Precision, recall, F1, ROC, and AUC

That's a lot of terminology in this section title! We'll break it down piece by piece and gradually move from the confusion matrix concept we just introduced to the AUC metric.

The number of true positive (tp), false negative (fn), and false positive (fp) values defined in the previous section are used to define the precision and recall values as follows:

$in precision = \frac{tp}{tp+fp}$in

$in recall = \frac{tp}{tp+fn}$in

Recall is also referred to as the true positive rate as it measures the fraction of positive labels that were corrected identified as positive. It is also referred to as sensitivity. Precision and Recall are useful metrics to use in imbalanced datasets to understand the performance of your classifier.

Precision is best used when it is important to not have false positive values, such as if a job could be lost due to the outcome of the model, in this instance we'd want to limit the number of positive predictions that were incorrect.
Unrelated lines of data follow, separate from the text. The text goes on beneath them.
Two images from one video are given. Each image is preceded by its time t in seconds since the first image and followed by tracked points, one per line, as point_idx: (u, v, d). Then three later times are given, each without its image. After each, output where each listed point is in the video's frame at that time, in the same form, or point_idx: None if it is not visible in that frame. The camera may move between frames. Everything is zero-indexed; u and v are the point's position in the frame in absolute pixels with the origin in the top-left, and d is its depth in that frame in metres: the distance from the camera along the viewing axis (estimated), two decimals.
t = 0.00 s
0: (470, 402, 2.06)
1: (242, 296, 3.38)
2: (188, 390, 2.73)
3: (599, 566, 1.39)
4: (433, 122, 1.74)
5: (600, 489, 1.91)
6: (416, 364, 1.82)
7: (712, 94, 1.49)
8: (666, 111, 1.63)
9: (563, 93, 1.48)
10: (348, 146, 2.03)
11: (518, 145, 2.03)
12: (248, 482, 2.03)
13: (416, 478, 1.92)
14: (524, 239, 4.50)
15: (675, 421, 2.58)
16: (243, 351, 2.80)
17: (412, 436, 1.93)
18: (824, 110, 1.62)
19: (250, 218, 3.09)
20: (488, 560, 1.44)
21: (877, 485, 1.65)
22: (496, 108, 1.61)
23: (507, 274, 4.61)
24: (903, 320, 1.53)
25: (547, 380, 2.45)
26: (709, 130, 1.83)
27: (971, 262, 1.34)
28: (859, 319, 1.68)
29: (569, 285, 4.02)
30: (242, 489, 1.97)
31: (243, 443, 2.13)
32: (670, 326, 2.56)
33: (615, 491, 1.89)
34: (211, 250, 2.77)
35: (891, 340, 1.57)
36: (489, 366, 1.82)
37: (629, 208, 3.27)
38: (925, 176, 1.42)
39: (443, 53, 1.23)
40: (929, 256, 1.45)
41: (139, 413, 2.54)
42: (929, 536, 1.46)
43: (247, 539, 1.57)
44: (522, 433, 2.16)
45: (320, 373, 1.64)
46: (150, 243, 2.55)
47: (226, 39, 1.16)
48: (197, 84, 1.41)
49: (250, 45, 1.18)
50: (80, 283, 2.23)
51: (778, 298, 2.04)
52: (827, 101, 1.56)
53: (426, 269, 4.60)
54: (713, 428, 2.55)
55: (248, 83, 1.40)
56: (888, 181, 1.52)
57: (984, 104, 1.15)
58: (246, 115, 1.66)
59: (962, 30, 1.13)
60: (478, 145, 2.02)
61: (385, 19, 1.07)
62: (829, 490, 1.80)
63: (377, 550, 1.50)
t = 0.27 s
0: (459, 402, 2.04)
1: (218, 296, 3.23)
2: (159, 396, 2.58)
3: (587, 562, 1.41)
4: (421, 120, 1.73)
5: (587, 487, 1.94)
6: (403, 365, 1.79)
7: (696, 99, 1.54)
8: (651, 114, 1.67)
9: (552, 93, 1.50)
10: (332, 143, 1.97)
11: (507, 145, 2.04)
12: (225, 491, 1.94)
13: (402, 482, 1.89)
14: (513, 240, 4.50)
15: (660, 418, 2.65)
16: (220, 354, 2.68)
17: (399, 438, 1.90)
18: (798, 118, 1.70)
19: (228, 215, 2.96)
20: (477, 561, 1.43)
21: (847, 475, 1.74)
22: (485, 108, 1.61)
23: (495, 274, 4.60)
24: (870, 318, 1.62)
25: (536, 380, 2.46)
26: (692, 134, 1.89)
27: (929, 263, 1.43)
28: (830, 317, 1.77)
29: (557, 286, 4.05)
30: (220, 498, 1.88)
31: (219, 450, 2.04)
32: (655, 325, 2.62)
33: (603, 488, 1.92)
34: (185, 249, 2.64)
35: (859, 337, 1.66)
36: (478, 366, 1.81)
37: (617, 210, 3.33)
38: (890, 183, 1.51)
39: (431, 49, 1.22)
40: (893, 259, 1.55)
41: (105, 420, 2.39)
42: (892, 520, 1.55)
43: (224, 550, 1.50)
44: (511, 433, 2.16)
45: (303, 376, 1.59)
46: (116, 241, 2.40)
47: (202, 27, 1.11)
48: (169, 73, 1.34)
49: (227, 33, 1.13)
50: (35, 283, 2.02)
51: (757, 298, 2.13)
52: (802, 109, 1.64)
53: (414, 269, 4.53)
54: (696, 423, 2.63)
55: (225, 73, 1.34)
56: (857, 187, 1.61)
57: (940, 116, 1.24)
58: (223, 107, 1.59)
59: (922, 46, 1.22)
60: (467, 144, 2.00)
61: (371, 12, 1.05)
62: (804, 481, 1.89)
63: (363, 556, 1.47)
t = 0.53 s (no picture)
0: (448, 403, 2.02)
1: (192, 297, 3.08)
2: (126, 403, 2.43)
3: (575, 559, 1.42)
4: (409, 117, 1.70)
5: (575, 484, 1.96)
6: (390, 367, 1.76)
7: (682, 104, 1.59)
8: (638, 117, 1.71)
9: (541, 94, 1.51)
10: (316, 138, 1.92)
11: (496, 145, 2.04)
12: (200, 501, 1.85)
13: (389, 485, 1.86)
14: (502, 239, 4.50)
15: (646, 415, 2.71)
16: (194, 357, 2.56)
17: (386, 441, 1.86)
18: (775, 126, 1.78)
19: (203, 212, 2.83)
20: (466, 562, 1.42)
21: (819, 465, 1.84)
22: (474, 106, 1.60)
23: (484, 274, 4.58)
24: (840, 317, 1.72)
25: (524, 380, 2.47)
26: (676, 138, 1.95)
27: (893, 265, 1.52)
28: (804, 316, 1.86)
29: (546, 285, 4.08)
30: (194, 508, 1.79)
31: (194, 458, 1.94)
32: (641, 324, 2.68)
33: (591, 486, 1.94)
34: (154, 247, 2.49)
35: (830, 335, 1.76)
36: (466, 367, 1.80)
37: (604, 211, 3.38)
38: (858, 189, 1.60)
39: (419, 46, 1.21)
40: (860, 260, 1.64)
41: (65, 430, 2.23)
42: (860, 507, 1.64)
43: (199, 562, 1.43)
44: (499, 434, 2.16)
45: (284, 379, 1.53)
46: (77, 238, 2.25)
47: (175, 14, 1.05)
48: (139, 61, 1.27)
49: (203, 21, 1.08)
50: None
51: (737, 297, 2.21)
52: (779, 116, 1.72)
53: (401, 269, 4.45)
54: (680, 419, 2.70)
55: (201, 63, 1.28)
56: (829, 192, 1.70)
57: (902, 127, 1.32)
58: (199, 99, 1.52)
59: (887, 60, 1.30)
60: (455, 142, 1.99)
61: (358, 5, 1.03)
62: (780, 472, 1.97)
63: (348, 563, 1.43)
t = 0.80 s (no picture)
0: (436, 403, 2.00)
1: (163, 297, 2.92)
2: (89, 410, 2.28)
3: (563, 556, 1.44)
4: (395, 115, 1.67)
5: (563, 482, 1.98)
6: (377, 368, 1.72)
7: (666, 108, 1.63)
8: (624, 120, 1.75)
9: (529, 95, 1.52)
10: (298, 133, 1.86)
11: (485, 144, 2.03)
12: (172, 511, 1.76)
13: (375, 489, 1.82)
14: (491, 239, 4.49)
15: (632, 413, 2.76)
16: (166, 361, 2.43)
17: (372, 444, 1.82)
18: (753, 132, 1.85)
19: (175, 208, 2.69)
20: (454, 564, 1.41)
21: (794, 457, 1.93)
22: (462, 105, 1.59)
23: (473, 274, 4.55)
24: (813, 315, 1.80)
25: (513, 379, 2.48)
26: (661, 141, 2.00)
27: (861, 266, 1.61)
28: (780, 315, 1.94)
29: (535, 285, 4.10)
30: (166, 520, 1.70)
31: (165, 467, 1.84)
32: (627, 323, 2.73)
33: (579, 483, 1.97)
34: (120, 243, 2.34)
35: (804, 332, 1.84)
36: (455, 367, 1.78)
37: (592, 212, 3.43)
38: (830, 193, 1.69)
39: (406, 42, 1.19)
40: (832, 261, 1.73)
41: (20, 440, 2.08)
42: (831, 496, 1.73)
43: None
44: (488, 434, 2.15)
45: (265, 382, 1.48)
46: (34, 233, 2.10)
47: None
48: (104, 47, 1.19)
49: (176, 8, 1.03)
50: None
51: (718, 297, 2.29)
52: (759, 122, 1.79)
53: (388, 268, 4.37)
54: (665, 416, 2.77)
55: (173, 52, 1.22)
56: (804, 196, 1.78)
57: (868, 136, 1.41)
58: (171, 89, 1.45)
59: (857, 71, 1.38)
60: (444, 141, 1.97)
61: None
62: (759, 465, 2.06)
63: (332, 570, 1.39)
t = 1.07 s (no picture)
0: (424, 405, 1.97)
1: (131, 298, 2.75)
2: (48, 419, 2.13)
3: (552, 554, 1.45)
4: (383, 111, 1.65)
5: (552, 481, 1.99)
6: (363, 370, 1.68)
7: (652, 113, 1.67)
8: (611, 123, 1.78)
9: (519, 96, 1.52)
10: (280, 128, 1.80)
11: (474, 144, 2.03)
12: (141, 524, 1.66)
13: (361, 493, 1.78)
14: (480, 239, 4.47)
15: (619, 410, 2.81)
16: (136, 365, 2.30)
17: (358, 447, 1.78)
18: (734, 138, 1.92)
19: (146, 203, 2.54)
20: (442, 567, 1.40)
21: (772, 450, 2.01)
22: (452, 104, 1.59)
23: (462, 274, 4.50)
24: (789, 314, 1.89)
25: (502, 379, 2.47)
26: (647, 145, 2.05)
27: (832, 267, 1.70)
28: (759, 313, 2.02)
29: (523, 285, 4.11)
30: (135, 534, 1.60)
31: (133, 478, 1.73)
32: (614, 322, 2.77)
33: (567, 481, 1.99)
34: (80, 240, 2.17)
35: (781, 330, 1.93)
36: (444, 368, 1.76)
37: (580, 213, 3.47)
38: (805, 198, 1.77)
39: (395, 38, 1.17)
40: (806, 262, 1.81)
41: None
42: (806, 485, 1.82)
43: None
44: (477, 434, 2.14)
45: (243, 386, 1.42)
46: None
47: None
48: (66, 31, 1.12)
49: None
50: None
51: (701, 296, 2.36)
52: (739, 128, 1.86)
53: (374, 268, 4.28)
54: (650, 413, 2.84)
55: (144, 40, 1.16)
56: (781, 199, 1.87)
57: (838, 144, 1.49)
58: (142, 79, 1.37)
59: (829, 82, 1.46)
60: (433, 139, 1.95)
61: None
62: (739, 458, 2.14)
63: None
Recall, on the other hand, is useful when it is more important to classify all the positive labels than it is to incur a few false positives, such as detecting fraudulent bank transactions.

We have just outlined how, in different situations, precision or recall can be the more important metric. However, in an endeavour to provide a single metric to define the performance of a classifier, the F1 metric was created which is the harmonic average of the precision and recall and is defined as:

$in F1 = 2\frac{precision * recall}{precision + recall} $in

Another problem that you may have noticed with precision, recall, and the F1 score is that if you swap the positive and negative labels when you have imbalanced datasets then the classifier will have different recall, precision, and F1 scores. A possible way to avoid this is to always use make sure that the minority class is the positive label. Proposed alternatives have also included taking into account all sectors of the confusion matrix such as using a P4 score which uses the precision and recall as well as the specificity and negative prediction value (NPV) metrics also:

$in specificity = \frac{tn}{tn+fp} $in
$in NPV = \frac{tn}{tn+fn} $in
$in P4 = \frac{4}{\frac{1}{precision} + \frac{1}{recall} + \frac{1}{specificity} + \frac{1}{NPV}} = \frac{4}{}$in

Another parameter which can affect the precision and recall values is the threshold used to classify the class labels. If the threshold, a value between 0 and 1, is set to 1 then every value is classified as the negative class, and if the threshold is set to 0 then every example is classified as the positive class. To understand how the threshold affects the performance of the model, the recall is plotted against the false positive rate (equal to 1-specificity). This plot is called the receiver operating characteristic curve. The ideal ROC curve for a perfect classifier would be a single point of recall 1 and false positive rate (1-specificity) of 0. A random guess of the classification, at least for a very large number of samples and in a balanced dataset, would approach a y=x line in this plot

We noted that the perfect classifier would have a false positive rate (FPR) of 0 and a recall of 1 but this is for any reasonable threshold used in the classification. The ROC curve will also plot any unreasonable classification thresholds as well, such as positive and negative infinity. For these extremes threshold values either non or all of the values will be classified positive respectively. This means that our perfect model would also plot at (0,0) and (1,1) on the ROC plot as well. This would give an area under this curve of 1. A random guess at the classification, under the assumption of a balanced dataset, would be 0.5. So, although the curve itself only gives a visual cue of the performance of the model for various thresholds, we can use this plot to define a metric to quantitatively describe the performance of our classifier by measuring the area under the curve. This is known as the ROC AUC, or simply AUC, where AUC stands for "area under curve". The closer the value to 1, the better the performance fo the classifier.